» **ページ抜粋**

◇ ◇ ◇ ◇ ◇ ◇ ◇

学位論文要旨



No 123209
著者(漢字) 松野,弘樹
著者(英字)
著者(カナ) マツノ,ヒロキ
標題(和) 対流によって維持される液滴の自発運動
標題(洋) Self-maintained Movements of Droplets with Convective Flow
報告番号 123209
報告番号 甲23209
学位授与日 2008.03.24
学位種別 課程博士
学位種類 博士(学術)
学位記番号 博総合第808号
研究科 総合文化研究科
専攻 広域科学専攻
論文審査委員 主査: 東京大学 准教授 池上,高志
 東京大学 教授 嶋田,正和
 東京大学 教授 松尾,基之
 東京大学 教授 菅原,正
 東京大学 准教授 佐々,真一
内容要旨 要旨を表示する

ノイマンの自己複製オートマトンに関する先駆的成果、それに続くラングトンらの研究以来、自己複製は、人工生命において精力的に研究されてきた。自己複製は、生物進化に関連しておりその重要性は言うまでもないが、同程度に運動も生物の重要な特徴である。生物は、非平衡なマクロ構造であり、運動性を示すものが多い。代謝作用によって生物は、リソースの取り込みと生成物の排出を行うが、それによって外部環境は局所的な変化をこうむり、平衡へと近づいてゆき、非平衡性を保つ上で不利に働く。環境を移動する能力は、そのような状況を回避し、また新たなリソースの獲得につながり、生存上優位に働き得る。このように、生物の移動性は、物理的条件からも、また探索的行動という認知的能力の点からも重要である。

◇ ◇ ◇ ◇ ◇ ◇ ◇

» **作業指示**
液滴の自発運動に関する論文要旨から、「著者(カナ) マツノ,ヒロキ」で始まり「学位種類 博士(学術)」で終わる部分を、一字も変えずに書き写してください。

◇ ◇ ◇ ◇ ◇ ◇ ◇

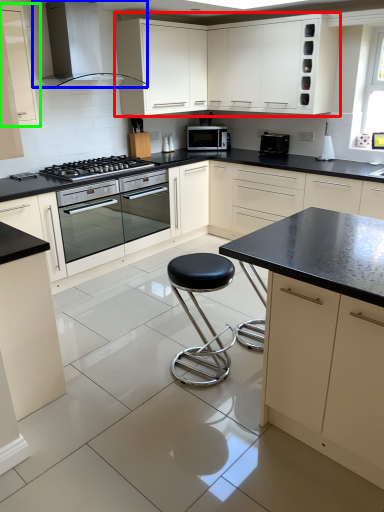
Question: Which is nearer to the cabinetry (highlighted by a red box)? home appliance (highlighted by a blue box) or cabinetry (highlighted by a green box).

Choices:
 (A) home appliance
 (B) cabinetry

Answer: (A)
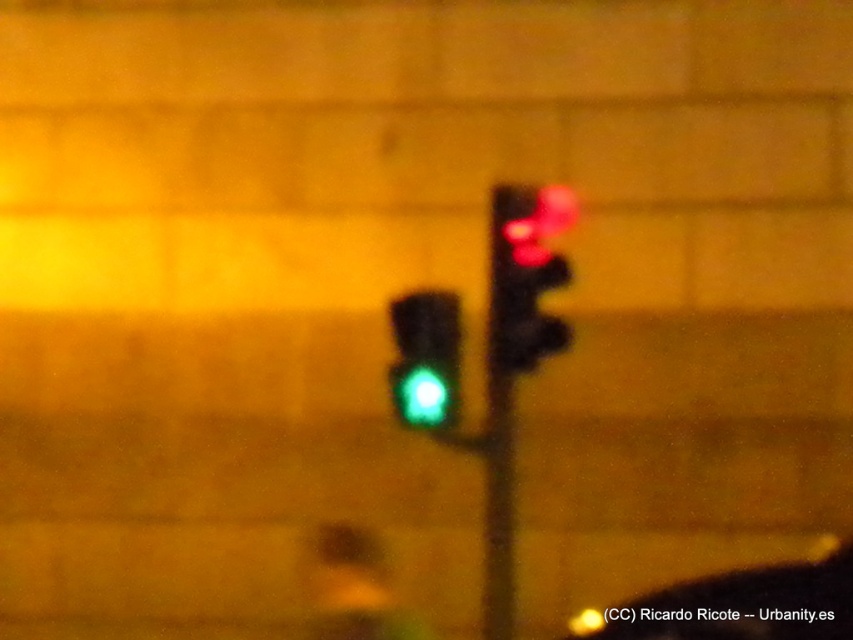
Question: Does matte black traffic light at upper right appear on the right side of green glass traffic light at center?

Choices:
 (A) yes
 (B) no

Answer: (A)

Question: Can you confirm if matte black traffic light at upper right is thinner than green glass traffic light at center?

Choices:
 (A) yes
 (B) no

Answer: (B)

Question: Is matte black traffic light at upper right wider than green glass traffic light at center?

Choices:
 (A) yes
 (B) no

Answer: (A)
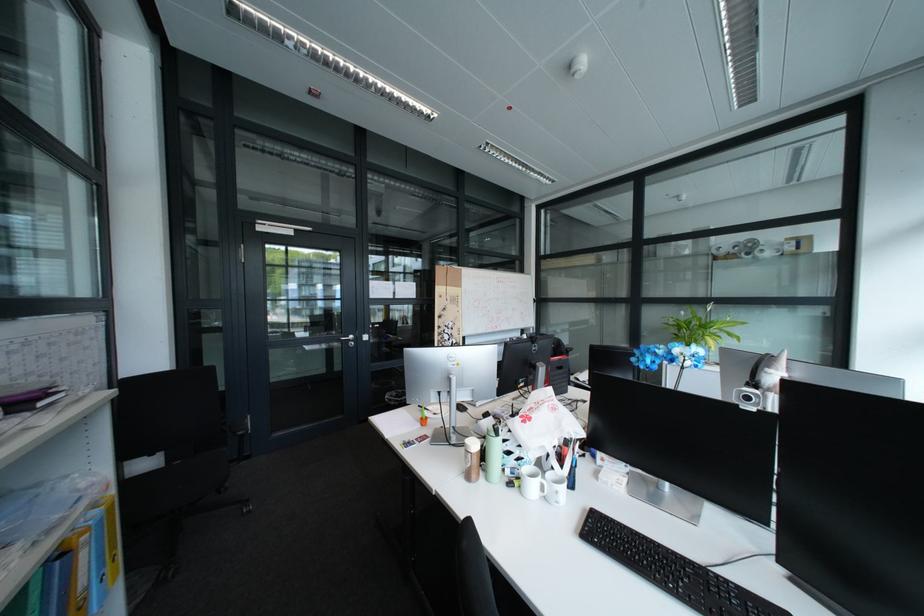
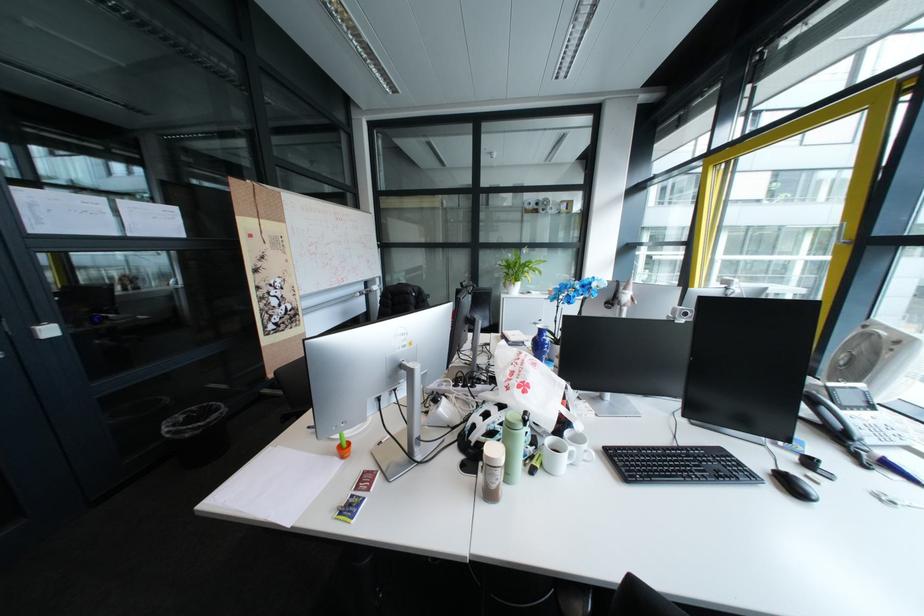
Find the pixel in the second image that matches point 562,400 in the first image.

(536, 357)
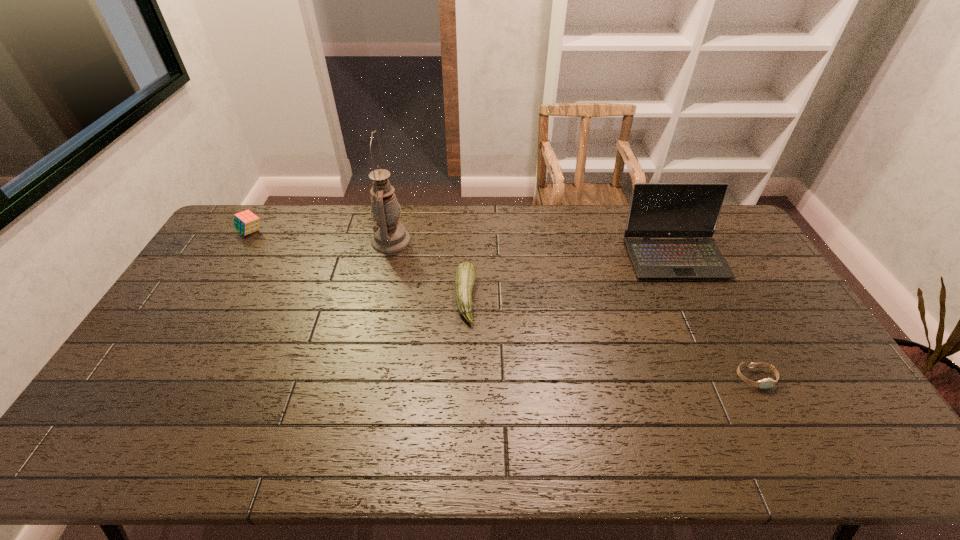
Image resolution: width=960 pixels, height=540 pixels. I want to click on vacant space situated 0.110m on the screen of the fourth shortest object, so click(698, 306).

Where is `vacant position located 0.340m on the front of the third shortest object`? The height and width of the screenshot is (540, 960). vacant position located 0.340m on the front of the third shortest object is located at coordinates (204, 308).

Identify the location of vacant position located at the stem end of the third object from right to left. Image resolution: width=960 pixels, height=540 pixels. (556, 298).

You are a GUI agent. You are given a task and a screenshot of the screen. Output one action in this format:
    pyautogui.click(x=<x>, y=<y>)
    Task: Click on the free space located on the face of the shortest object
    
    Given the screenshot: What is the action you would take?
    pos(785,436)

This screenshot has height=540, width=960. I want to click on oil lamp that is at the far edge, so [389, 236].

Find the location of a particular element. laptop computer positioned at the far edge is located at coordinates (657, 210).

Where is `cube present at the far edge`? The image size is (960, 540). cube present at the far edge is located at coordinates (246, 222).

Where is `object that is at the left edge`? This screenshot has width=960, height=540. object that is at the left edge is located at coordinates (246, 222).

Where is `object located in the right edge section of the desktop`? The image size is (960, 540). object located in the right edge section of the desktop is located at coordinates (657, 210).

This screenshot has height=540, width=960. I want to click on object present at the far left corner, so click(246, 222).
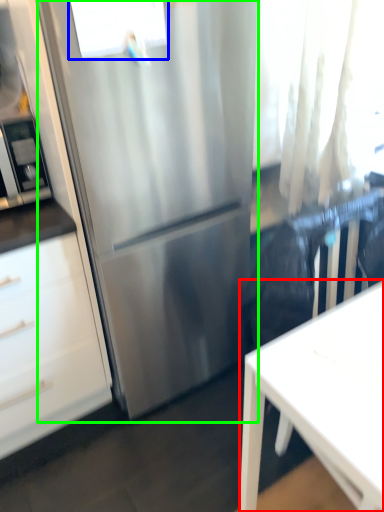
Question: Which object is positioned closest to desk (highlighted by a red box)? Select from window (highlighted by a blue box) and refrigerator (highlighted by a green box).

Choices:
 (A) window
 (B) refrigerator

Answer: (B)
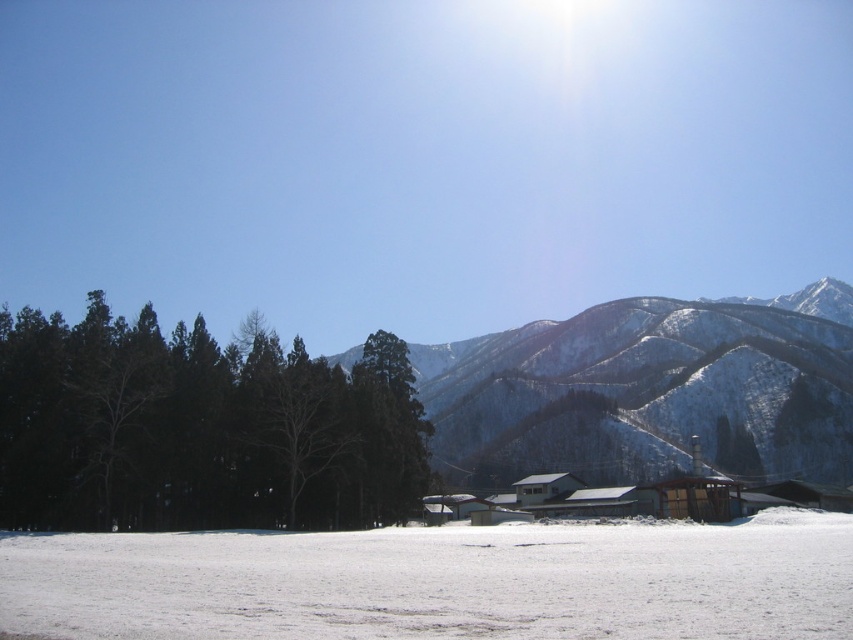
Is white snow at lower center shorter than snowy textured mountain at center?

Correct, white snow at lower center is not as tall as snowy textured mountain at center.

Does white snow at lower center come behind snowy textured mountain at center?

No, white snow at lower center is in front of snowy textured mountain at center.

The image size is (853, 640). I want to click on white snow at lower center, so 440,582.

Find the location of a particular element. Image resolution: width=853 pixels, height=640 pixels. white snow at lower center is located at coordinates [x=440, y=582].

Between white snow at lower center and green matte trees at left, which one appears on the left side from the viewer's perspective?

green matte trees at left

Who is lower down, white snow at lower center or green matte trees at left?

Positioned lower is white snow at lower center.

Is point (328, 568) more distant than point (22, 426)?

No, (328, 568) is closer to viewer.

Find the location of a particular element. white snow at lower center is located at coordinates (440, 582).

Based on the photo, does snowy textured mountain at center have a lesser height compared to green matte tree at center?

No.

Can you confirm if snowy textured mountain at center is positioned above green matte tree at center?

Indeed, snowy textured mountain at center is positioned over green matte tree at center.

Identify the location of snowy textured mountain at center. The height and width of the screenshot is (640, 853). (650, 392).

Locate an element on the screen. This screenshot has width=853, height=640. snowy textured mountain at center is located at coordinates (650, 392).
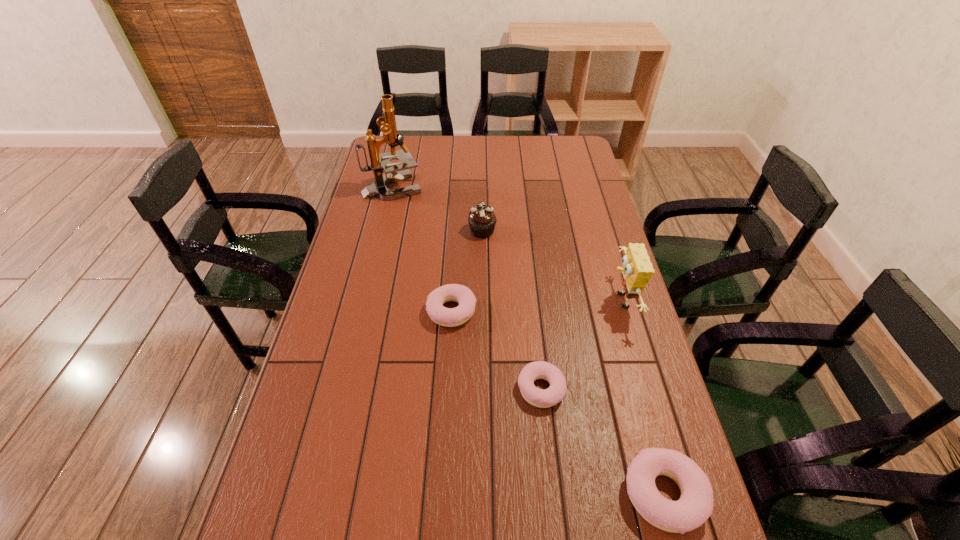
Identify the location of cupcake. The width and height of the screenshot is (960, 540). (482, 220).

Locate an element on the screen. This screenshot has height=540, width=960. free spot located 0.360m on the back of the second shortest doughnut is located at coordinates (457, 219).

Locate an element on the screen. The height and width of the screenshot is (540, 960). vacant space located on the left of the third object from right to left is located at coordinates (384, 388).

You are a GUI agent. You are given a task and a screenshot of the screen. Output one action in this format:
    pyautogui.click(x=<x>, y=<y>)
    Task: Click on the free space located 0.390m on the back of the nearest doughnut
    The image size is (960, 540).
    Given the screenshot: What is the action you would take?
    click(615, 320)

Image resolution: width=960 pixels, height=540 pixels. Identify the location of vacant area situated 0.050m at the eyepiece of the leftmost object. (435, 187).

I want to click on vacant area situated 0.200m on the face of the second tallest object, so click(540, 301).

Image resolution: width=960 pixels, height=540 pixels. In order to click on free spot located 0.090m on the face of the second tallest object in this screenshot , I will do `click(577, 301)`.

Image resolution: width=960 pixels, height=540 pixels. I want to click on free spot located 0.350m on the face of the second tallest object, so click(491, 301).

This screenshot has width=960, height=540. Identify the location of free region located on the back of the second farthest object. (482, 197).

You are a GUI agent. You are given a task and a screenshot of the screen. Output one action in this format:
    pyautogui.click(x=<x>, y=<y>)
    Task: Click on the object that is positioned at the near edge
    The width and height of the screenshot is (960, 540).
    Given the screenshot: What is the action you would take?
    pyautogui.click(x=695, y=506)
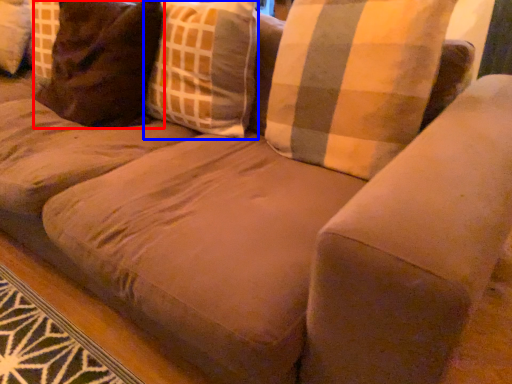
Question: Which object is closer to the camera taking this photo, pillow (highlighted by a red box) or throw pillow (highlighted by a blue box)?

Choices:
 (A) pillow
 (B) throw pillow

Answer: (B)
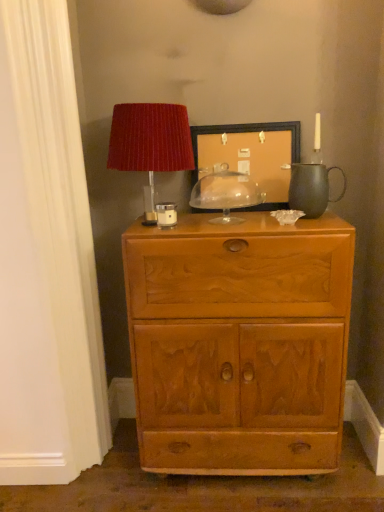
You are a GUI agent. You are given a task and a screenshot of the screen. Output one action in this format:
    pyautogui.click(x=<x>, y=<y>)
    Task: Click on the vacant area in front of wooden picture frame at center
    This screenshot has height=512, width=384.
    Given the screenshot: What is the action you would take?
    pyautogui.click(x=264, y=226)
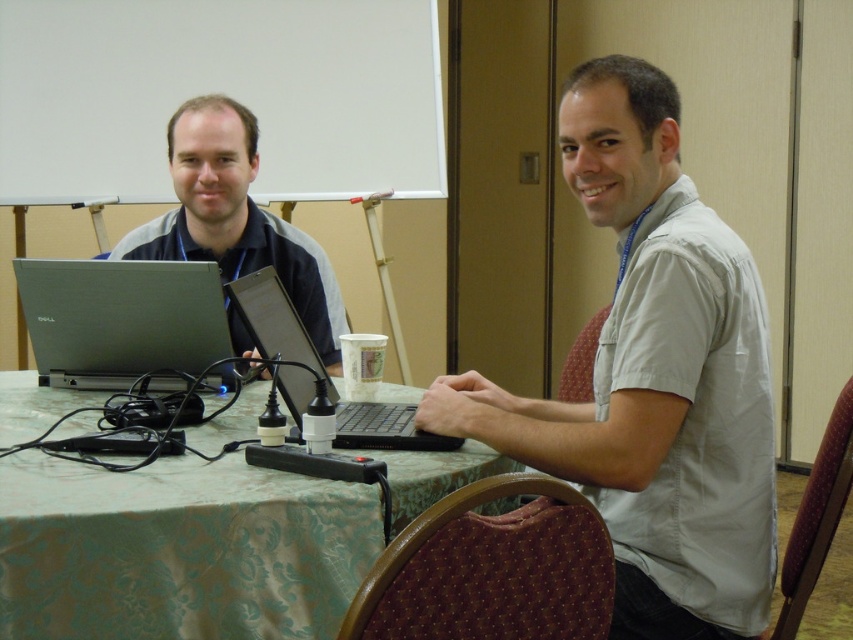
Is light gray shirt at center behind black plastic laptop at center?

That is False.

Find the location of a particular element. Image resolution: width=853 pixels, height=640 pixels. light gray shirt at center is located at coordinates (653, 378).

Measure the distance between point (680, 403) and camera.

They are 1.34 meters apart.

You are a GUI agent. You are given a task and a screenshot of the screen. Output one action in this format:
    pyautogui.click(x=<x>, y=<y>)
    Task: Click on the light gray shirt at center
    The height and width of the screenshot is (640, 853).
    Given the screenshot: What is the action you would take?
    pyautogui.click(x=653, y=378)

Is silver metallic laptop at center wider than matte black laptop at left?

No.

From the picture: Can you confirm if silver metallic laptop at center is positioned to the right of matte black laptop at left?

◇ ◇ ◇ ◇ ◇ ◇ ◇

» **回答**
著者(カナ) マツノ,ヒロキ
標題(和) 対流によって維持される液滴の自発運動
標題(洋) Self-maintained Movements of Droplets with Convective Flow
報告番号 123209
報告番号 甲23209
学位授与日 2008.03.24
学位種別 課程博士
学位種類 博士(学術)